(Transcribed page contents)
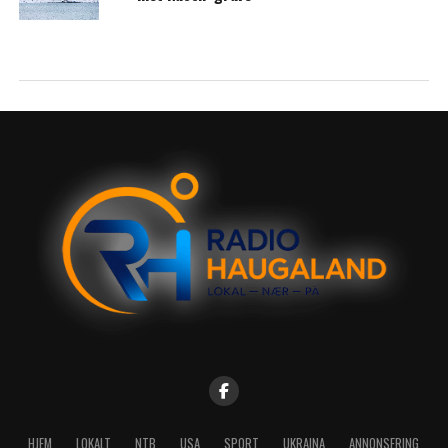
HJEM
LOKALT
NTB
USA
SPORT
UKRAINA
ANNONSERING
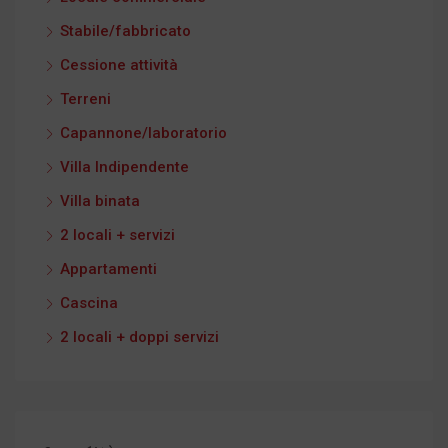
Stabile/fabbricato
Cessione attività
Terreni
Capannone/laboratorio
Villa Indipendente
Villa binata
2 locali + servizi
Appartamenti
Cascina
2 locali + doppi servizi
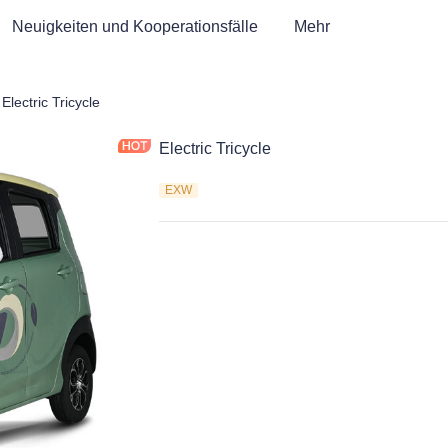
Neuigkeiten und Kooperationsfälle
Mehr
fwagen & Elektrisches Dreirad ATV
Electric Tricycle
Electric Tricycle
EXW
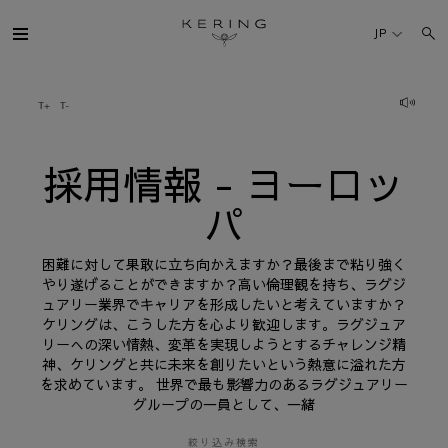
採
用
JP
情
報
-
ヨ
ケリング・グループ
ー
ロ
ッ
パ
ブランド
採用情報 - ヨーロッ
パ
人材
困難に対して果敢に立ち向かえますか？最後まで粘り強く
サステナビリティ
やり遂げることができますか？高い倫理観を持ち、ラグジ
ュアリー業界でキャリアを形成したいと考えていますか？
ケリングは、こうした方を心より歓迎します。ラグジュア
FINANCE
リーへの深い情熱、変革を実現しようとするチャレンジ精
神、ケリングと共に未来を創りたいという熱意に溢れた方
を求めています。 世界で最も影響力のあるラグジュアリー
プレスルーム
グループの一員として、一緒
採用情報
絞り込み検索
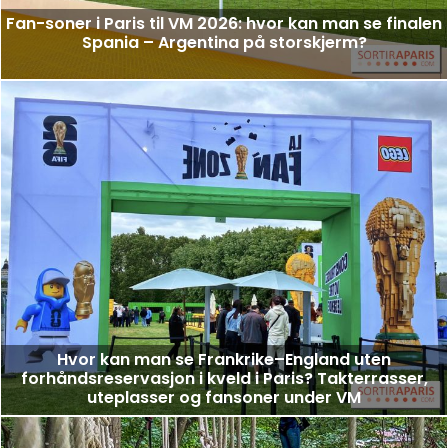
Fan-soner i Paris til VM 2026: hvor kan man se finalen
Spania – Argentina på storskjerm?
Hvor kan man se Frankrike–England uten
forhåndsreservasjon i kveld i Paris? Takterrasser,
uteplasser og fansoner under VM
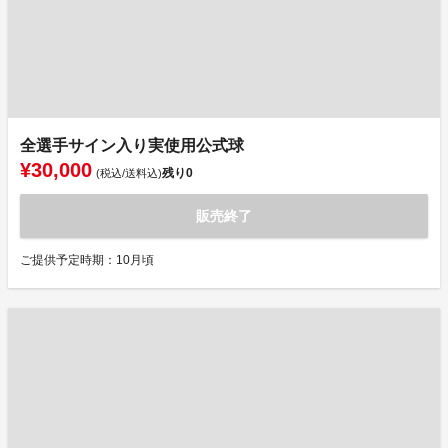
全選手サイン入り実使用公式球
¥30,000
残り
0
(税込/送料込)
販売終了
ご提供予定時期：10月頃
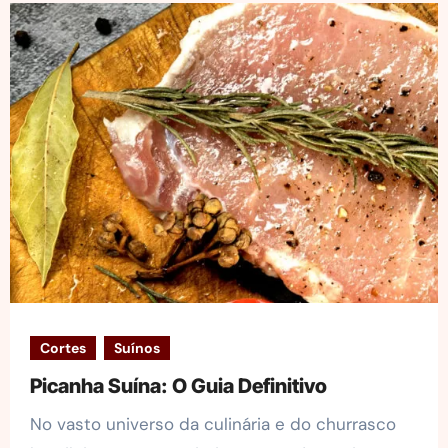
Cortes
Suínos
Picanha Suína: O Guia Definitivo
No vasto universo da culinária e do churrasco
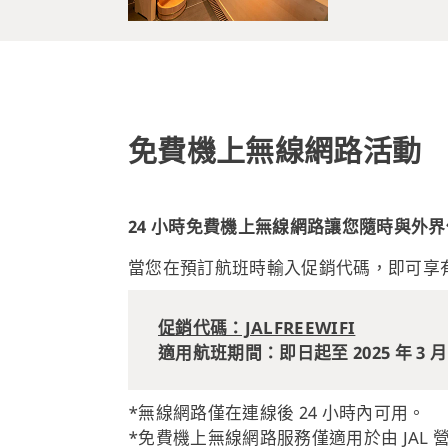
免費機上無線網路活動
24 小時免費機上無線網路讓您隨時與外界
當您在預訂航班時輸入促銷代碼，即可享有
促銷代碼：JALFREEWIFI
適用航班期間：即日起至 2025 年 3 月 
*無線網路僅在連線後 24 小時內可用。
*免費機上無線網路服務僅適用於由 JAL 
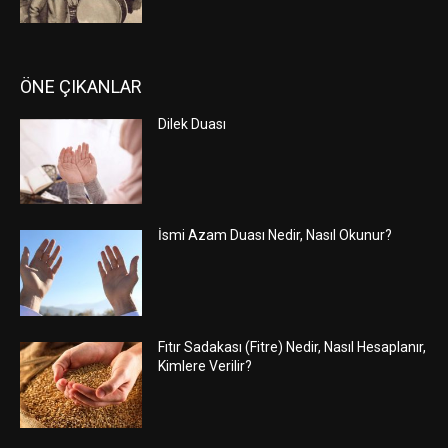
ÖNE ÇIKANLAR
Dilek Duası
İsmi Azam Duası Nedir, Nasıl Okunur?
Fıtır Sadakası (Fitre) Nedir, Nasıl Hesaplanır,
Kimlere Verilir?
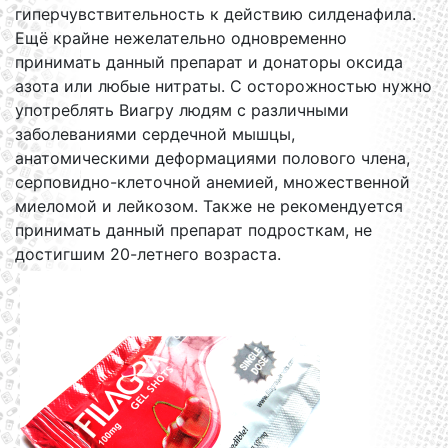
гиперчувствительность к действию силденафила.
Ещё крайне нежелательно одновременно
принимать данный препарат и донаторы оксида
азота или любые нитраты. C осторожностью нужно
употреблять Виагру людям с различными
заболеваниями сердечной мышцы,
анатомическими деформациями полового члена,
серповидно-клеточной анемией, множественной
миеломой и лейкозом. Также не рекомендуется
принимать данный препарат подросткам, не
достигшим 20-летнего возраста.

• **ASSIGNED TASK**: Return the records above exactly as written, but without any of the pictures.

• **WRITTEN RESPONSE**:
HJEM
LOKALT
NTB
USA
SPORT
UKRAINA
ANNONSERING
Stabile/fabbricato
Cessione attività
Terreni
Capannone/laboratorio
Villa Indipendente
Villa binata
2 locali + servizi
Appartamenti
Cascina
2 locali + doppi servizi
Neuigkeiten und Kooperationsfälle
Mehr
fwagen & Elektrisches Dreirad ATV
Electric Tricycle
Electric Tricycle
EXW
採
用
JP
情
報
-
ヨ
ケリング・グループ
ー
ロ
ッ
パ
ブランド
採用情報 - ヨーロッ
パ
人材
困難に対して果敢に立ち向かえますか？最後まで粘り強く
サステナビリティ
やり遂げることができますか？高い倫理観を持ち、ラグジ
ュアリー業界でキャリアを形成したいと考えていますか？
ケリングは、こうした方を心より歓迎します。ラグジュア
FINANCE
リーへの深い情熱、変革を実現しようとするチャレンジ精
神、ケリングと共に未来を創りたいという熱意に溢れた方
を求めています。 世界で最も影響力のあるラグジュアリー
プレスルーム
グループの一員として、一緒
採用情報
絞り込み検索
Fan-soner i Paris til VM 2026: hvor kan man se finalen
Spania – Argentina på storskjerm?
Hvor kan man se Frankrike–England uten
forhåndsreservasjon i kveld i Paris? Takterrasser,
uteplasser og fansoner under VM
全選手サイン入り実使用公式球
¥30,000
残り
0
(税込/送料込)
販売終了
ご提供予定時期：10月頃
Cortes
Suínos
Picanha Suína: O Guia Definitivo
No vasto universo da culinária e do churrasco
免費機上無線網路活動
24 小時免費機上無線網路讓您隨時與外界
當您在預訂航班時輸入促銷代碼，即可享有
促銷代碼：JALFREEWIFI
適用航班期間：即日起至 2025 年 3 月 
*無線網路僅在連線後 24 小時內可用。
*免費機上無線網路服務僅適用於由 JAL 
ÖNE ÇIKANLAR
Dilek Duası
İsmi Azam Duası Nedir, Nasıl Okunur?
Fıtır Sadakası (Fitre) Nedir, Nasıl Hesaplanır,
Kimlere Verilir?
гиперчувствительность к действию силденафила.
Ещё крайне нежелательно одновременно
принимать данный препарат и донаторы оксида
азота или любые нитраты. C осторожностью нужно
употреблять Виагру людям с различными
заболеваниями сердечной мышцы,
анатомическими деформациями полового члена,
серповидно-клеточной анемией, множественной
миеломой и лейкозом. Также не рекомендуется
принимать данный препарат подросткам, не
достигшим 20-летнего возраста.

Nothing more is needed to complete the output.